The liner notes to Renegades, Rage's last album, consist entirely of a poem about writing messages on money. It's depicted literally, with pictures of bills reading “BURN ME” and “YOU ARE NOT A SLAVE.” But of course, it's also a metaphor for what the band itself was doing, an answer to the paradox that they had a platform to tell people to destroy capitalism precisely because they were making money.

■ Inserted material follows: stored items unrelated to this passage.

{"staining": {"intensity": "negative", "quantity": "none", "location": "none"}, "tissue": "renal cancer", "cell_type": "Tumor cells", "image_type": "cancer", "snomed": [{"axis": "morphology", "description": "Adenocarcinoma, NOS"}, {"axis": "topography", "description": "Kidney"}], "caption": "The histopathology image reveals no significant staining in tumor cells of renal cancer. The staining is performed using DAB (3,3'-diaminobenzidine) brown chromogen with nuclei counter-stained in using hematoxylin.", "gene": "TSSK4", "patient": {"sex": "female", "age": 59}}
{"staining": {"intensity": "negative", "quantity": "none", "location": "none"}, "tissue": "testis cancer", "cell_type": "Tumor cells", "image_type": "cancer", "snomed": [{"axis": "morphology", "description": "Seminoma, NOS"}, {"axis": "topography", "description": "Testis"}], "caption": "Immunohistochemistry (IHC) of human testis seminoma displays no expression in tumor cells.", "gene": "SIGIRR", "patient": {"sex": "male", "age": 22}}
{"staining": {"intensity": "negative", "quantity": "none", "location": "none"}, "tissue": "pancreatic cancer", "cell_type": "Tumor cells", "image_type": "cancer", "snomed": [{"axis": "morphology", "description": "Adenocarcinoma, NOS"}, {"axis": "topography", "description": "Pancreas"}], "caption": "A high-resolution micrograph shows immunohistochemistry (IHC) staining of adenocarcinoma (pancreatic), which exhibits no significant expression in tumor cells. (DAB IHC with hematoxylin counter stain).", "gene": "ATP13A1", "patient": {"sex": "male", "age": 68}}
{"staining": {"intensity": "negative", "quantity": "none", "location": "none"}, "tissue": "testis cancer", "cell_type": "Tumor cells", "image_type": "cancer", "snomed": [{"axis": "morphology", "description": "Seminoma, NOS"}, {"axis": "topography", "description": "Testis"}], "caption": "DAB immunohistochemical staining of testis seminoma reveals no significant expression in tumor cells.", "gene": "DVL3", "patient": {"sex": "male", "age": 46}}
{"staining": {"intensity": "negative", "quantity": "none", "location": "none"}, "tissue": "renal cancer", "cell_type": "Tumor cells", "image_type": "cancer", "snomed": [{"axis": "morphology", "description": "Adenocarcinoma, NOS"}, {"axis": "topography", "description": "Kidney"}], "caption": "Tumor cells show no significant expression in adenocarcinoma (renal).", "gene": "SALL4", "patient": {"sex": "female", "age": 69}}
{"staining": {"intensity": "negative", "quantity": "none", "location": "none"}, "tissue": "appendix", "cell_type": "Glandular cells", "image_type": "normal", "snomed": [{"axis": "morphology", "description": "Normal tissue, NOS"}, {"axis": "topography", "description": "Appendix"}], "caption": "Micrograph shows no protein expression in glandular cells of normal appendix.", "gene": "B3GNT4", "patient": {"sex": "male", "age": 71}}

If the point of Rage Against the Machine was originally to effect widespread political change, they failed. But that failure is precisely what makes their music feel authentic and personal to me. Despite their sonic hugeness, they were, in the end, a small, fragile voice, raging against a structure they could never escape because they were also part of it. I see now that their story is a kind of tragedy.
I see, too, that this tragedy was exactly why their music sounds the way it does. We are small, and the world is large and cruel. There's no good answer to any of this, as we’re reminded again and again in this year of justified rage, watching millions of people throw in their lots with an open racist running for the highest office in the land. The fury that brought Rage Against the Machine to life is the fury of knowing you're up against something impossibly bigger than yourself, and realizing you have to care anyway. The end of the Renegades poem reads, I hope that someone will find my message one day when they really need it. Like I do. It was never actually about rage, at its core, but compassion—the universal need to cling to a little piece of someone else’s fragile humanity. It's a frustratingly simple conclusion, but it's all we have.